Yes! Several of us conveners of track two and track one and a half dialogues (from George Mason University, Conciliation Resources, USIP, and Ottawa Dialogue) convened a discussion with dozens of facilitators of such dialogues a few months into the pandemic to share our experiences with convening online dialogues. Many shared stories of ways the technology is working, and also ways it is not as effective as in person discussions. One of the worries with technology is for those dialogues that want to have confidential conversations, there’s always a fear that the internet conversations could be insecure.
9. Do you think of these new forms of digitally mediated conflict resolution will be a part of a possible fifth wave of conflict resolution practice?
Yes! This pandemic has changed society in so many ways, and conflict resolution practice shifts are significant. I do see this ushering in more online communication in conflict resolution practice. I’m working with colleagues at the Carter School and with partners doing pandemic-era dialogue convening to assess what’s working and to imagine and consciously shape the coming era of conflict resolution practice post-pandemic. This is an exciting time for innovation. The fifth wave of conflict resolution will definitely be shaped by our recent experience with online connections. The Carter School has a Peace Engineering Lab, directed by our Dean, Dr. Alpaslan Özerdem, that is a partner in these efforts to envision the future of track two dialogue convening.
10. Are there any important points that I may have missed, or notes that you would like to discuss?
I’m writing a book now on peacemaking, and I’m emphasizing the centrality of people in peacemaking. I want to make that point. Realtors may tell you there are three things that matter in real estate: location, location, and location. I’ll tell you there are three things that matter in peacemaking: people, people, and people. That’s an extreme statement, but I just want to counter-balance all the focus on power, narrative, institutions, structures, etc. Conflict resolution is complex, and we can’t leave the people out of it.

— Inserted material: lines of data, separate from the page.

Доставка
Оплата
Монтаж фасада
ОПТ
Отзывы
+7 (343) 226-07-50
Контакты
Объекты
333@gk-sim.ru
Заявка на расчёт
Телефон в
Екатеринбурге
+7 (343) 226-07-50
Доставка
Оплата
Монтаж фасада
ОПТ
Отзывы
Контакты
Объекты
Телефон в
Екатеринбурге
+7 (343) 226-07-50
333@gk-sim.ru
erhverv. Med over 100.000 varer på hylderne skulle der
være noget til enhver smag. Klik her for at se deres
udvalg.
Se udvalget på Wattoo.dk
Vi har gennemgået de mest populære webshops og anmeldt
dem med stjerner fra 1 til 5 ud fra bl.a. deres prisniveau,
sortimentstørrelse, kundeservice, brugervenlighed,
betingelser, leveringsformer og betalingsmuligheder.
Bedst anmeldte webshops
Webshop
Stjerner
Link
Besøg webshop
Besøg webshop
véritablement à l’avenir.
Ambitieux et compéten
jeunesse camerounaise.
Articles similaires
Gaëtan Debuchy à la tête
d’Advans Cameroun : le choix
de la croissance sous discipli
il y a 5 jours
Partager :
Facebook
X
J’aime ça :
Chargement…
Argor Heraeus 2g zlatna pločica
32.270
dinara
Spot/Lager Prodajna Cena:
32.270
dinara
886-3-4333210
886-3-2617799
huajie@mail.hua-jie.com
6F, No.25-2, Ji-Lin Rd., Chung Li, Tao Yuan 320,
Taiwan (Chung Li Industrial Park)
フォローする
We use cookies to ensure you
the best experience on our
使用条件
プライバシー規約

Allen, Susan H. ” Evolving Best Practices: Engaging the Strengths of Both External and Local Peacebuilders in Track Two Dialogues through Local Ownership.” International Negotiation 26.1 (2020): 67-84.

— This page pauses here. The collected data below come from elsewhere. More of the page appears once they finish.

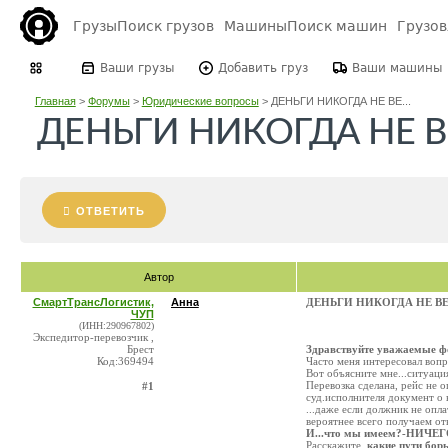
Грузы
Поиск грузов
Машины
Поиск машин
Грузо
Ваши грузы
Добавить груз
Ваши машины
Главная
>
Форумы
>
Юридические вопросы
>
ДЕНЬГИ НИКОГДА НЕ ВЕ...
ДЕНЬГИ НИКОГДА НЕ 
ОТВЕТИТЬ
Автор
СмартТрансЛогистик,
Анна
ДЕНЬГИ НИКОГДА НЕ В
ЧУП
(ИНН:290967802)
Экспедитор-перевозчик ,
Брест
Здравствуйте уважаемые ф
Код:369494
Часто меня интересовал вопро
Вот объясните мне...ситуаци
Перевозка сделана, рейс не о
#1
суд.исполнителя документ о
...даже если должник не опл
вероятнее всего получаем отк
И...что мы имеем?-НИЧЕГ
Расскажите,
какие пути бор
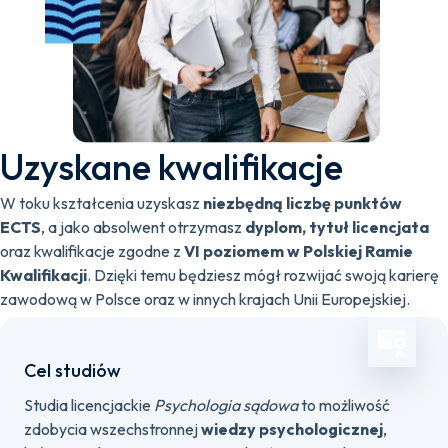
Uzyskane kwalifikacje
W toku kształcenia uzyskasz
niezbędną liczbę punktów
ECTS
, a jako absolwent otrzymasz
dyplom, tytuł licencjata
oraz kwalifikacje zgodne z
VI poziomem w Polskiej Ramie
Kwalifikacji
. Dzięki temu będziesz mógł rozwijać swoją karierę
zawodową w Polsce oraz w innych krajach Unii Europejskiej.
Cel studiów
Studia licencjackie
Psychologia sądowa
to możliwość
zdobycia wszechstronnej
wiedzy psychologicznej
,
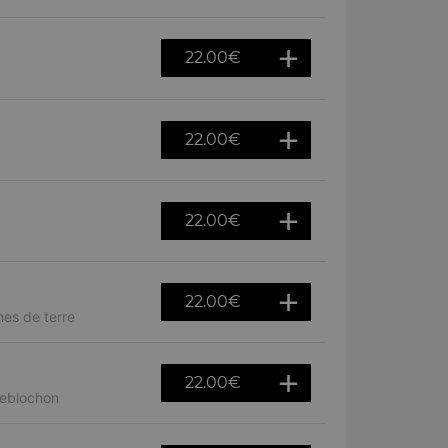
22.00
€
22.00
€
22.00
€
22.00
€
es de terre
22.00
€
reblochon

Rothbart, Daniel, and Susan H. Allen. “Building Peace through Systemic Compassion.” Conflict Resolution Quarterly 36.4 (2019): 373–86,
Dr. Susan H. Allen is Associate Professor, Director of the Center for Peacemaking Practice, and Principal Investigator for the Better Evidence Project at the Carter School for Peace and Conflict Resolution at George Mason University. She has been a convener of track two and track one and a half initiatives around the world for over two decades, with particularly deep engagement in the South Caucasus region. She is a scholar-practitioner, engaging in conflict resolution practice from her position in academia, and bringing practice experience into the university. Her research emphasizes learning from conflict resolution practice through engaged scholarship, action research, reflective practice, evaluation, and related approaches. She is the co-editor of Peacemaking: From Practice to Theory (2011), and most recently Confronting Peace: Local Peacebuilding in the Wake of a National Peace Agreement (2021).